Love & Money is a MarketWatch series that examines how money problems affect our relationships with other important people, friends, and family.
It’s another breakthrough for women, but probably not one they enjoy.
According to a 2018 survey of 1,650 lawyers by the American Academy of Matrimonial Lawyers, more and more women are paying child support when their marriages break up. About 54% of lawyers surveyed saw an increase in mothers paying child benefits over the past three years, and 45% saw an increase in child support payments for women, according to the AAML.
The trend could be seen as a sign of growing earnings power among women amid the persistent gender pay gap in the US, but it can be a bitter pill to swallow those who experience it firsthand, AAML President Madeline Marzano-Lesnevich said, a family law attorney in Hackensack, New Jersey.
An exaggerated example: Marzano-Lesnevich told MarketWatch that a seven-figure female executive whose husband made far less money than she was supporting her ex’s expensive online pornography habit with child support.

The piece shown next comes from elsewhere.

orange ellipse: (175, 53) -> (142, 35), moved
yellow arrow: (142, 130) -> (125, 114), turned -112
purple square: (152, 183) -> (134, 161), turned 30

Marzano-Lesnevich, who represented the husband, said she had successfully argued that these “maintenance expenses” were part of his lifestyle and the court agreed when it calculated the monthly allowance. The woman was not happy about it, to say the least, said Marzano-Lesnevich.
“Many women, no matter how educated, how professional, how modern they are, are surprised to learn that they may have to pay alimony,” said Marzano-Lesnevich. “It is something that has been ingrained for generations that fathers pay alimony.”
When Marzano-Lesnevich first started practicing family law 29 years ago, perhaps one in 100 cases involved a woman paying spousal support. Today it’s about two out of ten cases. In the past, mom may have been a kindergarten teacher and dad worked on Wall Street, but it’s not uncommon these days for dad to be a middle school teacher and mom in advertising, she said.
Mothers who earn a living are on the rise
In 1960, only 11% of households with children under the age of 18 had mothers who were the breadwinners. In 2013, mothers were the primary provider in a record 40% of families, according to a 2013 report from the Pew Research Center.
About 31.4% of single fathers who have custody of their children received spouse support in 2016, and 52.3% of mothers received it, parenting blog VeryWell Family reported, citing figures from the US Census Bureau. The average amount of child support was $ 5,774 per year, or about $ 329 per month, but according to census data, only 68.5% of that money was actually received.
“I literally couldn’t believe it”
Paying child support is something Sarah Gilbert never thought she had to, but the 44-year-old mother of three is now sending her ex-husband $ 349 a month. Portland resident Ore says the experience made her never want to marry again, despite the fact that she is now in a happy relationship.
Her husband was a stockbroker when they first met, then left the financial world to join the U.S. Army. After the military, he struggled to find work and was unemployed when they separated. Gilbert worked part-time as a bike tour guide and made about $ 1,000 a month during the divorce.
She was shocked when a judge gave her ex-husband custody and ordered Gilbert to pay monthly allowance. “My jaw fell out of my mouth,” said Gilbert. “I literally couldn’t believe it. Had I had a company job I would have expected to pay him marital assistance, but I was a tour guide. “
Divorced female breadwinners sometimes argue that her husband is “underemployed” and could have made as much as she “if he had worked as hard as her,” Marzano-Lesnevich said. “But the reality is, if you have allowed him to earn less throughout the marriage and taken on the breadwinner role, you will be paying that support,” she said.
This story was updated on February 20, 2019.